For example, chinese patent publication No. CN 102786985 provides a resource utilization method for waste lubricating oil, which distills waste lubricating oil to obtain fractions at a temperature of less than 500 ℃ and fractions at a temperature of more than 500 ℃, and the fractions at a temperature of less than 500 ℃ undergo a hydrofining reaction on a sulfide catalyst, and then the distillate is distilled to obtain gasoline, diesel oil and base oil distillate. And the fraction above 500 deg.C is subjected to reactive distillation and then hydrofining. The hydrogenation catalyst is a supported NiMo, NiW, CoMo and other sulfide catalyst.
Chinese patent, publication No. CN 102504933, provides a method for regenerating used lubricating oil, which comprises several steps of pretreatment, short-path distillation and hydrorefining of used lubricating oil, wherein the hydrogenation catalyst is iron-molybdenum or cobalt-molybdenum catalyst.

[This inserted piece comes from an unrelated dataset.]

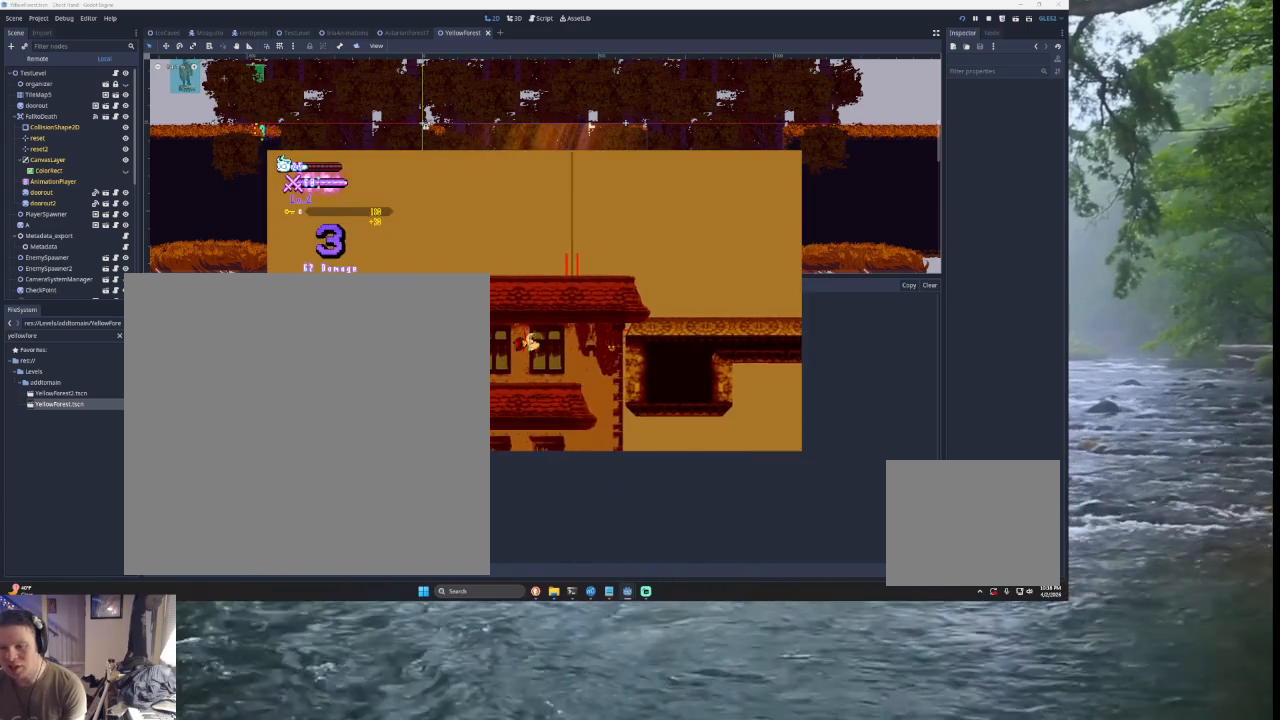
{"buttons": ["TRIANGLE"], "left_stick": "left", "right_stick": "center", "events": [[500, "TRIANGLE", "down"]]}
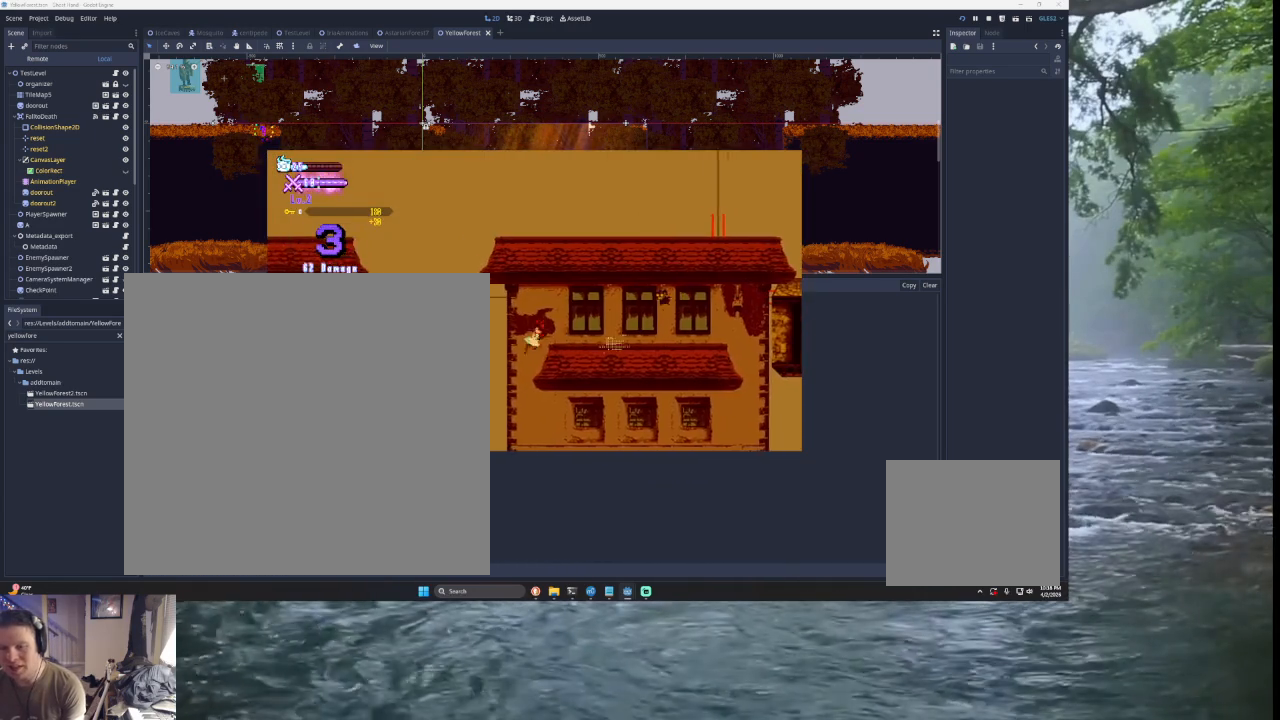
{"buttons": ["TRIANGLE"], "left_stick": "right", "right_stick": "center", "events": [[233, "TRIANGLE", "up"], [333, "TRIANGLE", "down"], [400, "left_stick", "right"]]}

The above problems are present.
The invention content is as follows:
the technical problem to be solved by the invention is to provide a hydrogenation method for regenerating used lubricating oil, which can improve the storage stability of hydrogenated lubricating oil under the condition of not reducing desulfurization activity or demetallization activity.
The technical scheme of the invention is to provide a hydrogenation method for regenerating waste lubricating oil, which comprises the following steps of separating the waste lubricating oil by a high-speed centrifuge, distilling under normal pressure and reduced pressure, then carrying out the following operations,
step one, adsorption, namely treating waste lubricating oil by using aluminum oxide and graphene oxide as adsorbents;
step two, pre-hydrogenation: the base oil fraction obtained by adsorption enters a pre-hydrogenation refining unit filled with a protective agent, and the operation conditions are as follows: the temperature is 250-320 ℃, the hydrogen partial pressure is 2.5-5.0 Mpa, the hydrogen-oil volume ratio is 300-400V/V, and the airspeed is 1.0-2.0 h < -1 >; the protective agent is prepared by carrying out acid leaching treatment on diatomite by using diluted sulfuric acid to separate to obtain aluminum in the diatomite and carrying one or two metals of cobalt and nickel after drying and grinding calcium sulfate obtained by using lime for neutralization, wherein the loading amount of active metals is 2-4% (wt) calculated by oxides;
step three, hydrofining: the oil material prepared by pre-hydrogenation enters a hydrogenation main reactor, and is subjected to a catalytic reaction under the action of a hydrogenation catalyst under the conditions that the hydrogen partial pressure is 7-9 Mpa and the temperature is 300-320 ℃, the liquid airspeed is 1h < -1 > to 3h < -1 >, and the lubricating oil base oil is prepared after the reaction; the hydrogenation catalyst takes alumina containing phosphorus and zinc as a carrier, and the alumina containing phosphorus comprises 0.1-3% of phosphorus-containing compound and 1-10% of zinc oxide particles with the average particle size of 2-12 mu m on the carrier according to the mass percentage.
Preferably, the alumina used as the carrier contains ferric oxide and sodium oxide with the mass percent not higher than 0.1%.
Preferably, the alumina may form a complex with one or more components selected from the group consisting of zeolite, boric acid, silica and zirconia and serve as a complex alumina support.
Preferably, the aluminum oxide carrier containing phosphorus and zinc is obtained by incorporating zinc and phosphorus into the aluminum oxide carrier and the aluminum oxide carrier.
Preferably, the phosphorus-containing compound includes any one or a combination of orthophosphoric acid, metaphosphoric acid, pyrophosphoric acid, triphosphates and tetraphosphates.
Further, the used lubricating oil is used internal combustion engine oil or used industrial lubricating oil.
Compared with the prior art, the invention has the following advantages after adopting the scheme: the storage stability of hydrogenated lubricating oil can be improved under the condition of not reducing desulfurization activity or demetallization activity, the hydrogenation process is simplified, and a proper hydrogenation catalyst is selected, the hydrogenation active component of the hydrogenation catalyst is loaded on zinc oxide particles with specific sizes and a phosphorus-containing alumina carrier, and the desulfurization activity of heavy hydrocarbon oil in the lubricating oil is very remarkable; in addition, by performing hydrogenation using the hydrogenation catalyst, a lubricant base oil which is less likely to generate precipitates and has excellent storage stability can be obtained.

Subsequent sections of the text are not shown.